The book of poetry was sitting on the porch, half held by an envelope the dog had torn apart. The only word on the cover: salt. I lay down on the couch, boots still on, and start reading. Every page is a punch to the throat. Every tiny poem, a flinching strand of pain. How did she know to send this one? How does she know which knife will so effortlessly cut me open?

'What's that?" Rob walks in the room, seeing the torn paper next to me. 

"A book of poetry." Tears are clouding my vision. 

"Who sent it?"

"She did. She sent everything." The children's books and board game are upstairs, unwrapped but untouched. I don't want to field the girls' questions about where she's been. I don't want to tell them which desert she's walking through now.

"Oh," he says. I think he's afraid of my tears. When we met I used to cry like it was breathing, as if it were essential to my survival. I used to feel so intensely and so freely and without shame. Feeling was my primary function. But all of this, motherhood, marriage, responsibility, has turned me into a doer. Feeling has become frivolous, a luxury for the childless. Now I cry only when something threatens to break me. Now when a crack runs through that essential armor, I am afraid too.

I find it more than a little ironic that I've become just another person who makes painful art in her honor, just another person whose plans were destroyed by her whims. I hate feeling unoriginal. Don't we all, I guess. But I was never supposed to feel this way. I was supposed to be immune from the wrath of her flippancy. I was supposed to be the calm to her storm. And yet my attempts at getting out of this storm are so futile. She can rip me open in a single page. I am just as weak as every man that has foolishly fallen for her only to find promises that shatter like glass. 
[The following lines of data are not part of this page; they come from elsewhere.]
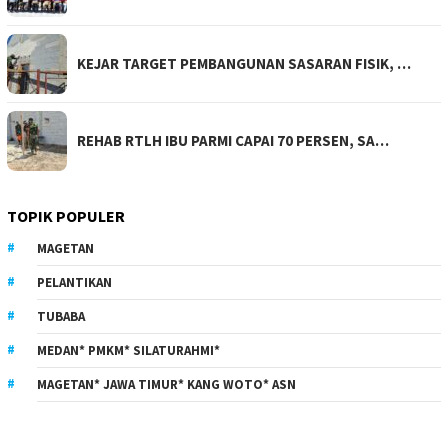
KEJAR TARGET PEMBANGUNAN SASARAN FISIK, …
REHAB RTLH IBU PARMI CAPAI 70 PERSEN, SA…
TOPIK POPULER
MAGETAN
PELANTIKAN
TUBABA
MEDAN* PMKM* SILATURAHMI*
MAGETAN* JAWA TIMUR* KANG WOTO* ASN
It takes me two nights to finish the book and when I do my own poetry spills out of me. The poems are dribble, nonsense words written in haste. But it feels so good to finally write, to feel like I've been washed clean of so many months of my own suffocating thoughts. This is why I will never give up on her, I think. Even when she wrecks me she still manages to remind me just who I am. That's her magic.